What you need to do → Can you edit the data below so that each "scientific name" reads "binomial name" and every other line stays the same?

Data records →
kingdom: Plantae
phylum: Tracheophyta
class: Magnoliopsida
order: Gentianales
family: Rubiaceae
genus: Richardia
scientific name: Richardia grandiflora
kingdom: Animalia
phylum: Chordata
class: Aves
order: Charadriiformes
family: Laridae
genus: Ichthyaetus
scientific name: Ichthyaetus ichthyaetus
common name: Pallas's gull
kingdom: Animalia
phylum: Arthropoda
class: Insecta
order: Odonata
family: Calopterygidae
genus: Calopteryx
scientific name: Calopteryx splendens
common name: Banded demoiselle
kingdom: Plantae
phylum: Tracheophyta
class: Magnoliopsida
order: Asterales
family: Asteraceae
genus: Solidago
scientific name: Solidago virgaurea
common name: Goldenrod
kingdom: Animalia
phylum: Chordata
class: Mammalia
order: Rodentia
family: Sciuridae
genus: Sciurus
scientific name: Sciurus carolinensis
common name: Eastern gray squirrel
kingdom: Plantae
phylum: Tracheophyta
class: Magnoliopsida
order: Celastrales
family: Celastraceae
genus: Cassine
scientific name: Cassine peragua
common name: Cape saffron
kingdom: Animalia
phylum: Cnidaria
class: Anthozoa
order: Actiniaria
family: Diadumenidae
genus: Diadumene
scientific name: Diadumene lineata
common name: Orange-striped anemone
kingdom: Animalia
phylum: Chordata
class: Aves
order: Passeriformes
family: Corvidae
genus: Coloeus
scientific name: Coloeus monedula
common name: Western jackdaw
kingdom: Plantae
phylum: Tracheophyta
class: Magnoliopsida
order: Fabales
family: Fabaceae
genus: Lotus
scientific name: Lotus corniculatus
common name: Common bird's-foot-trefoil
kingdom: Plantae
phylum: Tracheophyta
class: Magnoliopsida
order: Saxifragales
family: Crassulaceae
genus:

Response to the exercise →
kingdom: Plantae
phylum: Tracheophyta
class: Magnoliopsida
order: Gentianales
family: Rubiaceae
genus: Richardia
binomial name: Richardia grandiflora
kingdom: Animalia
phylum: Chordata
class: Aves
order: Charadriiformes
family: Laridae
genus: Ichthyaetus
binomial name: Ichthyaetus ichthyaetus
common name: Pallas's gull
kingdom: Animalia
phylum: Arthropoda
class: Insecta
order: Odonata
family: Calopterygidae
genus: Calopteryx
binomial name: Calopteryx splendens
common name: Banded demoiselle
kingdom: Plantae
phylum: Tracheophyta
class: Magnoliopsida
order: Asterales
family: Asteraceae
genus: Solidago
binomial name: Solidago virgaurea
common name: Goldenrod
kingdom: Animalia
phylum: Chordata
class: Mammalia
order: Rodentia
family: Sciuridae
genus: Sciurus
binomial name: Sciurus carolinensis
common name: Eastern gray squirrel
kingdom: Plantae
phylum: Tracheophyta
class: Magnoliopsida
order: Celastrales
family: Celastraceae
genus: Cassine
binomial name: Cassine peragua
common name: Cape saffron
kingdom: Animalia
phylum: Cnidaria
class: Anthozoa
order: Actiniaria
family: Diadumenidae
genus: Diadumene
binomial name: Diadumene lineata
common name: Orange-striped anemone
kingdom: Animalia
phylum: Chordata
class: Aves
order: Passeriformes
family: Corvidae
genus: Coloeus
binomial name: Coloeus monedula
common name: Western jackdaw
kingdom: Plantae
phylum: Tracheophyta
class: Magnoliopsida
order: Fabales
family: Fabaceae
genus: Lotus
binomial name: Lotus corniculatus
common name: Common bird's-foot-trefoil
kingdom: Plantae
phylum: Tracheophyta
class: Magnoliopsida
order: Saxifragales
family: Crassulaceae
genus:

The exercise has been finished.